# [DATA SUPPLIED]
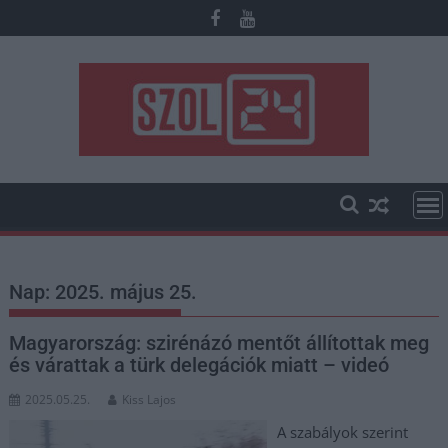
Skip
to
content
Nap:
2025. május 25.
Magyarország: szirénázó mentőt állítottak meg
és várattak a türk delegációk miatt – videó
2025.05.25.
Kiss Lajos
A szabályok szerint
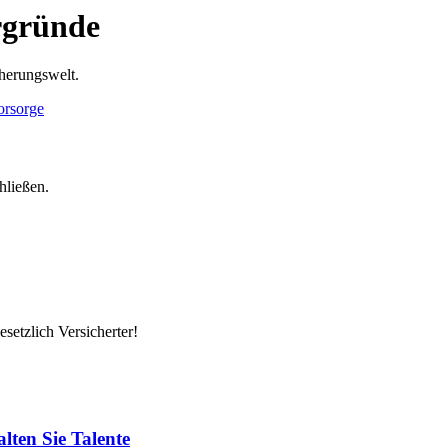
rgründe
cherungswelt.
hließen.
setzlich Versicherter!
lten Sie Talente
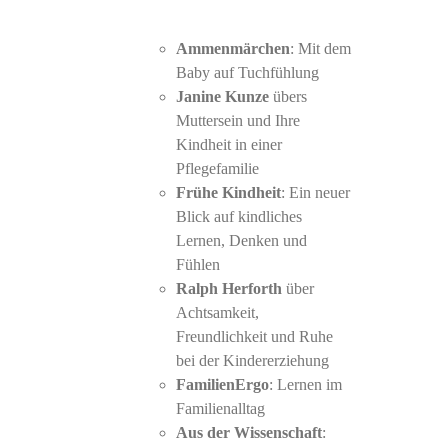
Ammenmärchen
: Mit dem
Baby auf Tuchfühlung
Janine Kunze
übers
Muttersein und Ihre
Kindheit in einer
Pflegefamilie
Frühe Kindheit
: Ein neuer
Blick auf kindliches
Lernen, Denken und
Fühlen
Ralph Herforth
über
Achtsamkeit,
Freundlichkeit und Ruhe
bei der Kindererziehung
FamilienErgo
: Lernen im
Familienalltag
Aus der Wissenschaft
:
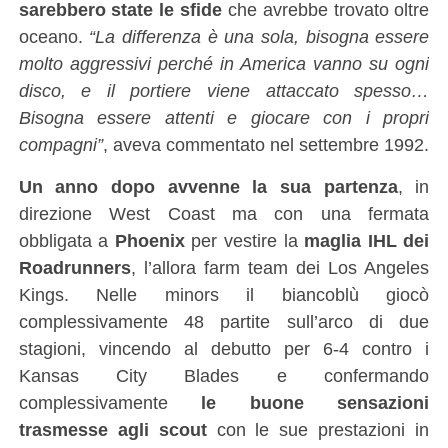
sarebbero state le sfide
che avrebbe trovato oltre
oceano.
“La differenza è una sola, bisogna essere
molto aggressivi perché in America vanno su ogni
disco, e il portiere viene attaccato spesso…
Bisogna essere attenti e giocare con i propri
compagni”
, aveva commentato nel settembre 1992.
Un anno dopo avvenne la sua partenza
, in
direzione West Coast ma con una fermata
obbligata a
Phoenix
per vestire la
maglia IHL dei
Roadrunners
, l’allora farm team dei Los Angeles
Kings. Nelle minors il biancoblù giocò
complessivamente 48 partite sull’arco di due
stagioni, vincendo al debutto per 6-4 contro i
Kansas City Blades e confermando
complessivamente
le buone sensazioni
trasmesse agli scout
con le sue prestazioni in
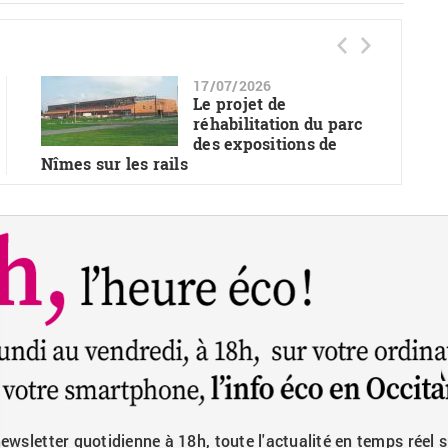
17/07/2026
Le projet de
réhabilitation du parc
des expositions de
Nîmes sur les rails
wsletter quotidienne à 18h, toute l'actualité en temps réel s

# [PROBLEM DETAILS]
Output exactly the lines above, beginning at the one with "Muttersein und Ihre" and stopping after the one with "nel settembre 1992.". Pictures are to be omitted.

# [COMPLETED EXERCISE]
Muttersein und Ihre
Kindheit in einer
Pflegefamilie
Frühe Kindheit
: Ein neuer
Blick auf kindliches
Lernen, Denken und
Fühlen
Ralph Herforth
über
Achtsamkeit,
Freundlichkeit und Ruhe
bei der Kindererziehung
FamilienErgo
: Lernen im
Familienalltag
Aus der Wissenschaft
:
sarebbero state le sfide
che avrebbe trovato oltre
oceano.
“La differenza è una sola, bisogna essere
molto aggressivi perché in America vanno su ogni
disco, e il portiere viene attaccato spesso…
Bisogna essere attenti e giocare con i propri
compagni”
, aveva commentato nel settembre 1992.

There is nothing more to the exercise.